20 Then Job arose and tore his robe and shaved his head and fell on the ground and worshiped. 21 And he said, “Naked I came from my mother's womb, and naked shall I return. The Lord gave, and the Lord has taken away; blessed be the name of the Lord.”

So as Luke mentioned in the last "Verse" post, we have started a new chronological Bible reading plan. We've been doing it for just over a month, and I've already read Genesis and Job. I know, I know - reading the Bible isn't just about "get through it", but it's a nice little accomplishment since my last "read the Bible in a year plan" began at the start of 2009 and finished, well, just over a month ago. Forgive me if I'm a little prideful at having already knocking down two books. If you're interested in doing the same thing, I'm using a plan written by Skip Andrews (I'm sorry, I just didn't realise people were called that - I'm sure he suits it to a T).
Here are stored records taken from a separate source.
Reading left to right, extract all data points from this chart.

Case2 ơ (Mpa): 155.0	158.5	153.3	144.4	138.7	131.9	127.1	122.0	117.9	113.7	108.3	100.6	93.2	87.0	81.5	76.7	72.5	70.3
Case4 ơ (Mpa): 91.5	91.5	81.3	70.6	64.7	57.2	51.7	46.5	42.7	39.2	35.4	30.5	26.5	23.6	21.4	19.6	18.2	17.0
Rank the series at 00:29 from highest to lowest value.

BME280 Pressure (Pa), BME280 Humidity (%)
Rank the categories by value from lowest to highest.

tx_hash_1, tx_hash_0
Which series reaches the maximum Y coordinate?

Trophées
You can check out this plan here. Anyway, it's a totally amazing way to read the Bible; you end up jumping around all over the place, which is great because you really can't predict what tomorrow's reading is going to be. Plus the Bible is written like that - it's so interconnected! And I love how this reading plan really brings that out. 

I've also started reading the Bible on our Kindle. Am I the only person who doesn't like reading in columns? Just me? Okay. Well, I digress. On to today's verse.
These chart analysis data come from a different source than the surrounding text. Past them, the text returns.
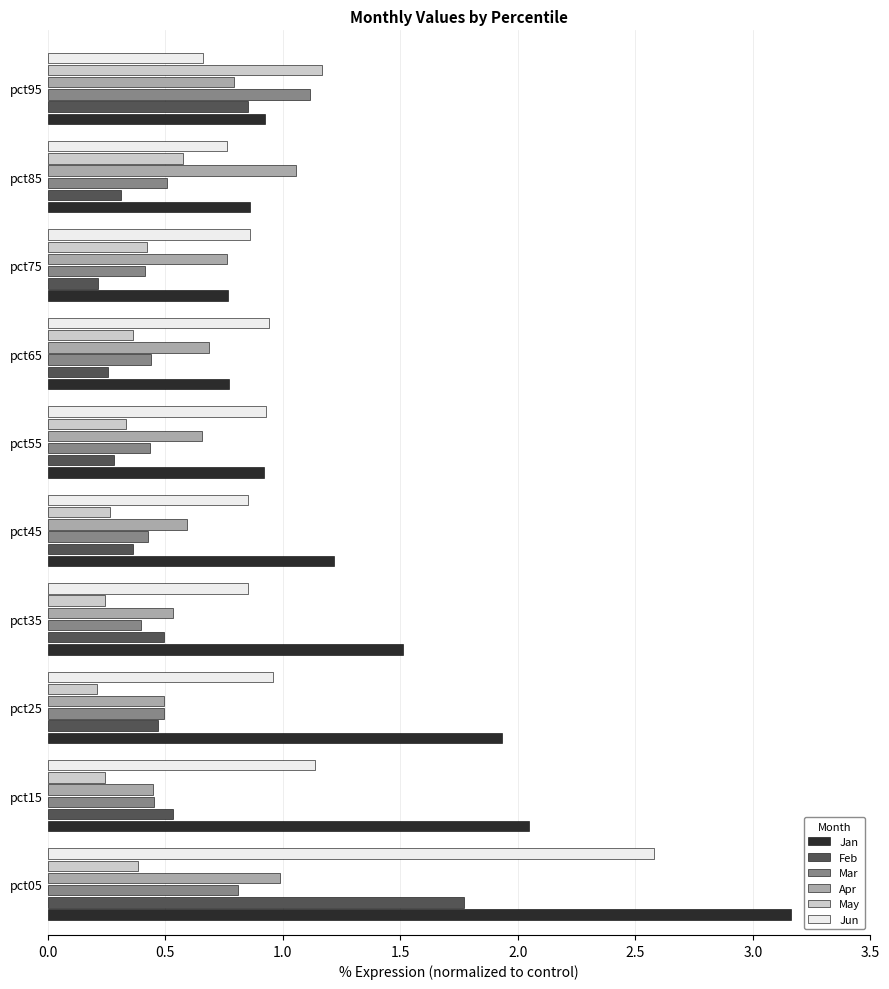

Which series has the largest total across all categories?

Jan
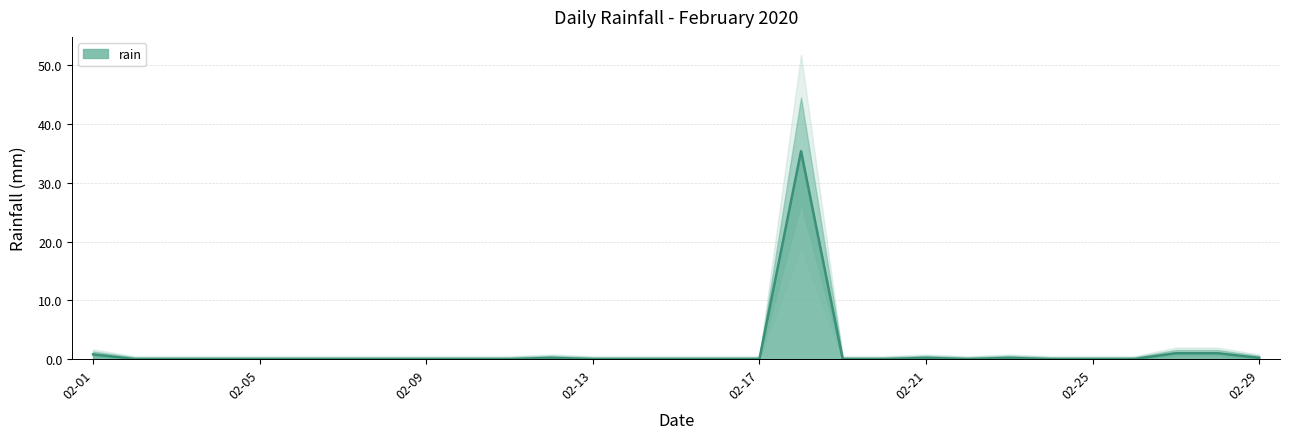

How many data points are above 0?

8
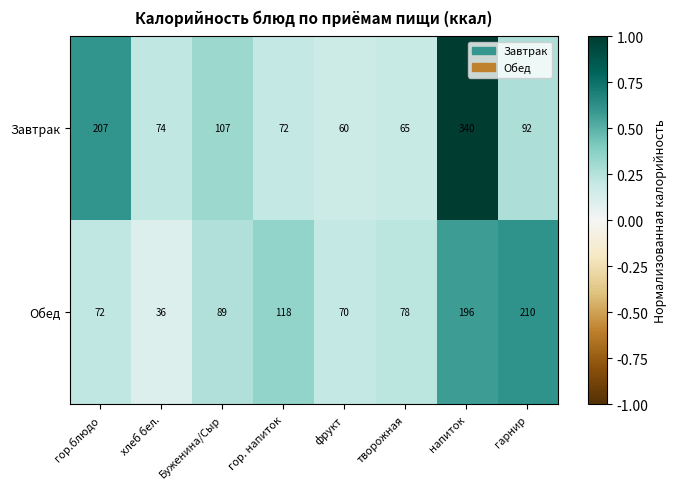

Between творожная and гарнир, which series saw the biggest shift?

Обед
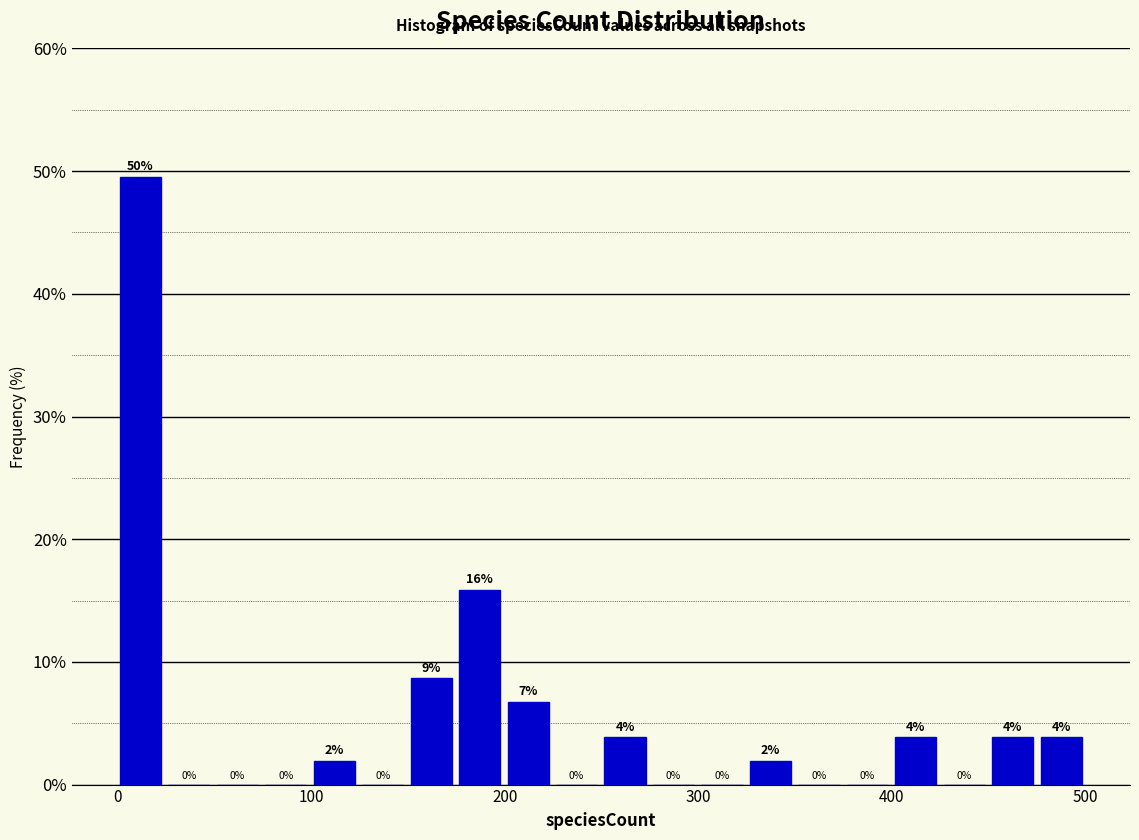

Around what value on the x-axis is the tallest bar? Give the approximate position of its centre, as read against the axis.

10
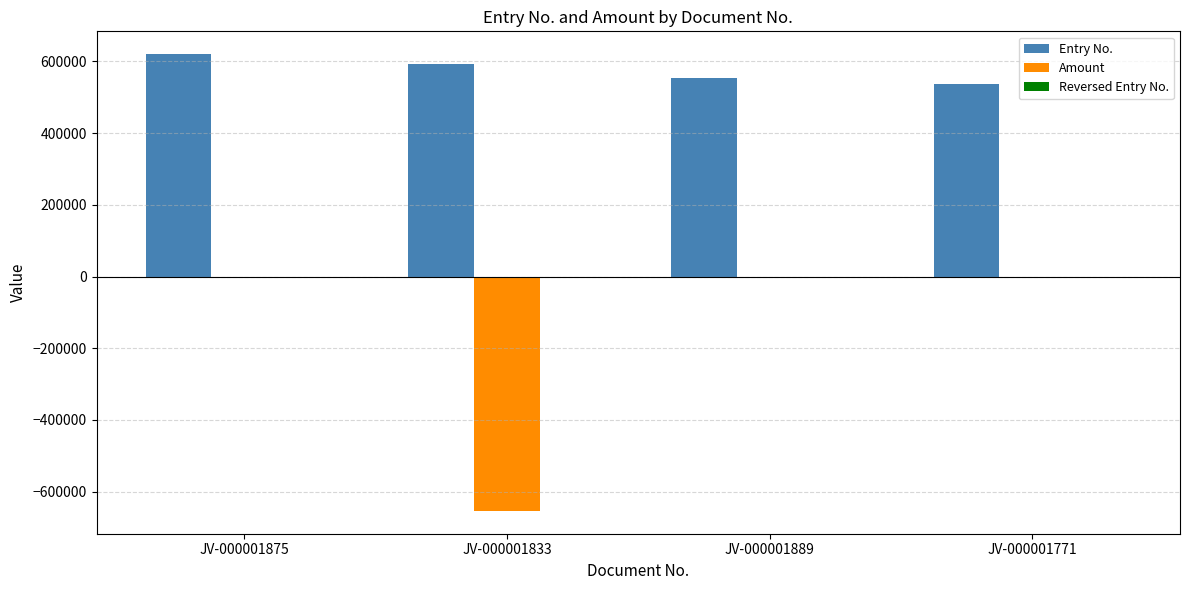

What is the total value across all series at JV-000001833?

-60142.1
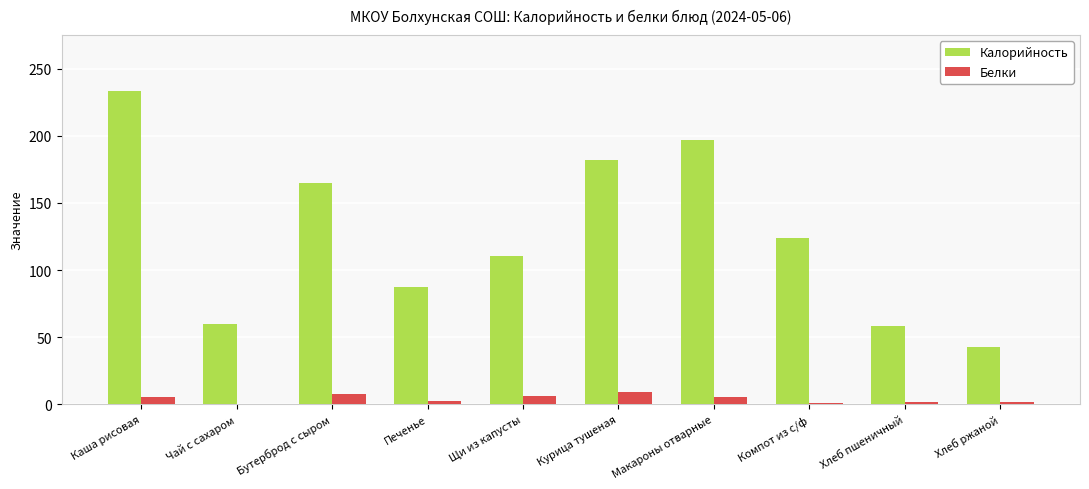

What is the sum of the Калорийность values at Хлеб пшеничный and Компот из с/ф?

182.6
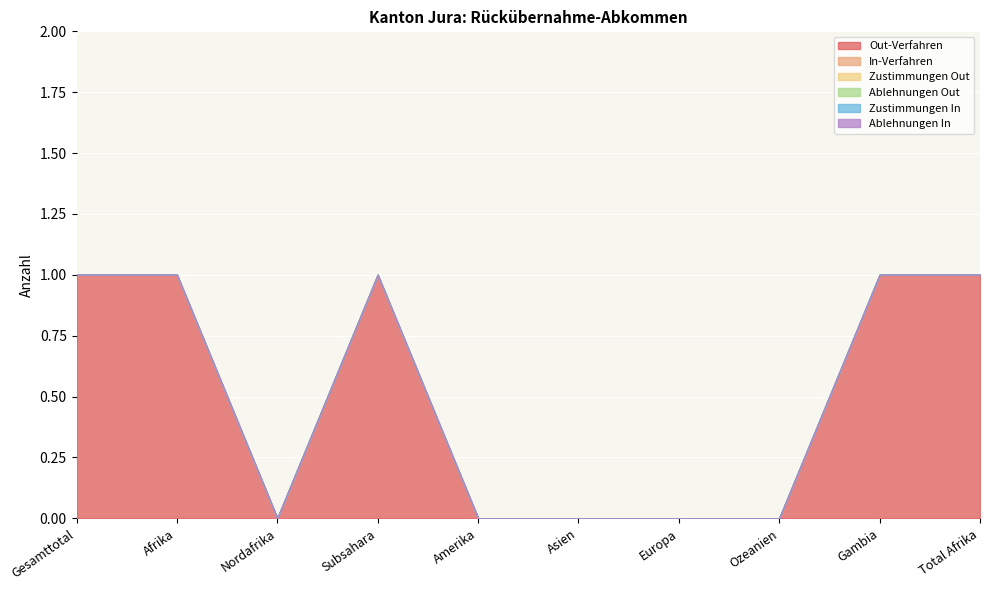

What are all the series names shown in the legend?

Out-Verfahren, In-Verfahren, Zustimmungen Out, Ablehnungen Out, Zustimmungen In, Ablehnungen In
So, as you may have guessed, I have recently been reading the book of Job. To be honest, this book has always been something of a mystery to me. No one knows who it was written by; some say Moses, while others think Solomon. Job is thought to have lived around 2000 BC, after Babel but before or around the time of Abraham. The book begins with a scene in heaven where Satan challenges God that that there is no one righteous on the earth. God protests and points out Job, who is "upright and blameless" (verse 8). However, Satan argues that this is only because Job has been blessed, whereas if God were to curse Job and take away his blessings, then he would surely turn against God. So God says to Satan that he can do what he likes to Job, apart from attacking him physically.
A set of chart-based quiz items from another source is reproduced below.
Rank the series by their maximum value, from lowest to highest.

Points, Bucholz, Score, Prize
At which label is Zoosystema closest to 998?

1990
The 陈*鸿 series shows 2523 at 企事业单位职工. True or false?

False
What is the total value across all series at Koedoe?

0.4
Satan takes away all of Job's oxen, donkey, sheep, and camels (his livelihood), destroys his house, kills all his sons and daughters, and kills all of his servants except the ones who escape to tell him of each individual catastrophe.

What does Job do in response? Verse 20 tells us:

Then Job arose and tore his robe and shaved his head and fell on the ground and worshiped.

This really blows me away, and I think it can also show us how to respond in times of hardship. Job doesn't push aside his feelings; as the text says, he demonstrated his grief by shaving his head and tearing his robes, as was the custom. However, he also worshipped God. Let's recap: he had just lost everything, except his own life and his wife's life, and he worshipped God. How difficult we find it to worship and give thanks to God for the blessings and grace he gives us every day - yet Job did it even when God took everything away. Job obviously understood that he could respond in two ways; he could worship God or curse Him. Job's response confirmed that God was right about Job's heart as it says in verse 21: In all this Job did not sin or charge God with wrong.

Then Job says in verse 21: “Naked I came from my mother's womb, and naked shall I return. The Lord gave, and the Lord has taken away; blessed be the name of the Lord.”

How often do we remember that everything God has given us belongs to Him anyway: life, breath, health, shelter, food, clothing, work, money, possessions, family, friends, safety, children, EVERYTHING. Yet how little we thank Him for it. This passage challenges me with the question: if God took every good thing in my life away, would I still be able to praise Him? My honest answer is that I don't know. But I hope and pray that God would give the strength and grace to do so. After all, He doesn't love us conditionally; He doesn't say, "I will only love Hannah as long as she keeps all My commandments all the time." And I thank God for that! Then why should I be conditional with my love for God? After all, He is everything that I need. He has given me salvation, the hope of eternal life, and grace every day. All He asks from us is to love Him and trust in Him. What an amazing God!